Parental BMI, low income and smoking found to have strong effects on child BMI and overweight
New research presented at this year's European Congress on Obesity (ECO) in Porto, Portugal (17-20 May) shows that parental body mass index (BMI), low income and smoking have persisting, strong and direct effects on a child's future BMI and risk of overweight, independent of that child's birthweight and BMI in infancy. The study is by Dr Camilla Schmidt Morgen, Associate Professor Jennifer Baker, Professor Thorkild IA Sørensen and colleagues at Bispebjerg and Frederiksberg Hospital, Copenhagen, Denmark.
Prenatal risk factors for childhood overweight may operate indirectly through the development in body size in early life and/or independent of birthweight and early life BMI. In this study, the authors quantified the effects of maternal and paternal body mass index (BMI), maternal age, socioeconomic position (SEP), parity, gestational weight gain, maternal smoking during pregnancy, caesarean section, birth weight, and infancy BMI (at 5 and 12 months) on BMI at 7 and 11 years.
Family units with information on maternal, paternal and child BMI at ages 7 (n= 29 374) and 11 years (n= 18 044) were selected from the Danish National Birth Cohort.
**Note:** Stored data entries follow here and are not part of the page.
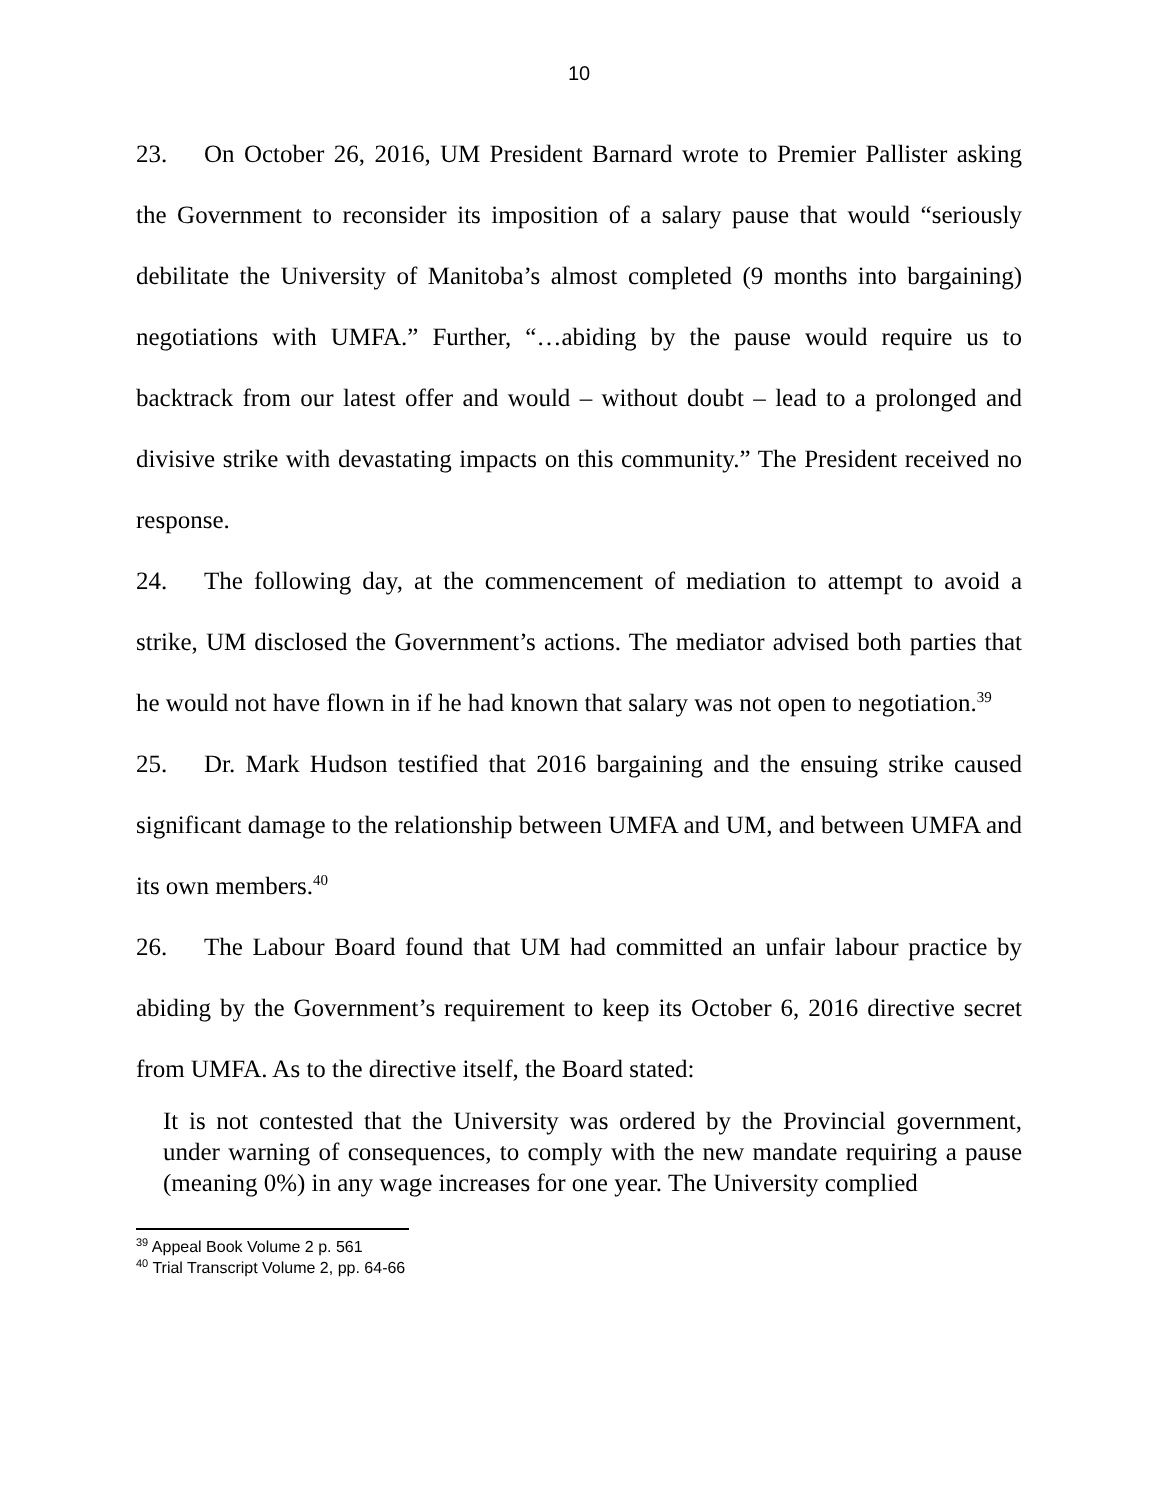10
23. On October 26, 2016, UM President Barnard wrote to Premier Pallister asking the Government to reconsider its imposition of a salary pause that would “seriously debilitate the University of Manitoba’s almost completed (9 months into bargaining) negotiations with UMFA.” Further, “…abiding by the pause would require us to backtrack from our latest offer and would – without doubt – lead to a prolonged and divisive strike with devastating impacts on this community.” The President received no response.
24. The following day, at the commencement of mediation to attempt to avoid a strike, UM disclosed the Government’s actions. The mediator advised both parties that he would not have flown in if he had known that salary was not open to negotiation.<sup>39</sup>
25. Dr. Mark Hudson testified that 2016 bargaining and the ensuing strike caused significant damage to the relationship between UMFA and UM, and between UMFA and its own members.<sup>40</sup>
26. The Labour Board found that UM had committed an unfair labour practice by abiding by the Government’s requirement to keep its October 6, 2016 directive secret from UMFA. As to the directive itself, the Board stated:
It is not contested that the University was ordered by the Provincial government, under warning of consequences, to comply with the new mandate requiring a pause (meaning 0%) in any wage increases for one year. The University complied
<sup>39</sup> Appeal Book Volume 2 p. 561
<sup>40</sup> Trial Transcript Volume 2, pp. 64-66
Information came from maternal interviews and medical health examinations. Statistical modelling was used to estimate the direct and indirect effects of prenatal risk factors on childhood BMI, and further modelling was used to estimate the associations with childhood overweight.
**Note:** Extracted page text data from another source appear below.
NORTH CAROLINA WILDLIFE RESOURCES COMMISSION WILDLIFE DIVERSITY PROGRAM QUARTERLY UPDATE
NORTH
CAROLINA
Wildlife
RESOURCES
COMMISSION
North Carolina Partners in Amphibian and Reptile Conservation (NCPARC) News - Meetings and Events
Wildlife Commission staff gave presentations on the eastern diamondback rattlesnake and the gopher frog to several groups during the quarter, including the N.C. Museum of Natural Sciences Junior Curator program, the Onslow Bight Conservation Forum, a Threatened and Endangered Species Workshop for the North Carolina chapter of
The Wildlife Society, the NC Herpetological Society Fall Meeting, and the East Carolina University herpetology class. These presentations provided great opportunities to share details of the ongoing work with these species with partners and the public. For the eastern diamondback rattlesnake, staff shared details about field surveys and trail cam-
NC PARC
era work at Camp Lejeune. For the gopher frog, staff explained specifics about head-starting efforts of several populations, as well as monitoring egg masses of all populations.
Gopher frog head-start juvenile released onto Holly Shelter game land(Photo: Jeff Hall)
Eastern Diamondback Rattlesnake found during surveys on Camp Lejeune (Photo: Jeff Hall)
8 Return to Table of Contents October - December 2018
The strongest direct effects on BMI at age 7 and 11 years were found for maternal smoking during pregnancy, and for maternal and paternal BMI, with a slightly stronger effect for the mother's BMI than the father's. In analyses with overweight as the outcome, the authors also found that parental BMI and smoking during pregnancy had effects that were working beyond and independent of the child's body size during infancy.
As an example, a 7-year-old child would weigh on average 24.9kg. A child with a mother who gained 12 kg more than average and smoked during pregnancy, and had a low socioeconomic position and a father who weighed 10.6 kg more than average would weigh 2.4 kg more than a child whose mother and father had average values for all of these factors. Similarly, an 11-year-old child would weigh on average 38.9kg. A child with same adverse values described above compared with parents with average values for these factors would weigh 5.9kg more.
The authors conclude: "Parental BMI, lower income and smoking during pregnancy have persisting, strong and direct effects on child BMI and overweight independent of birth weight and infancy BMI."
They add further research will be done with the same cohort to explore the direct and indirect effects of postnatal risk factors with a particular focus on infant nutrition.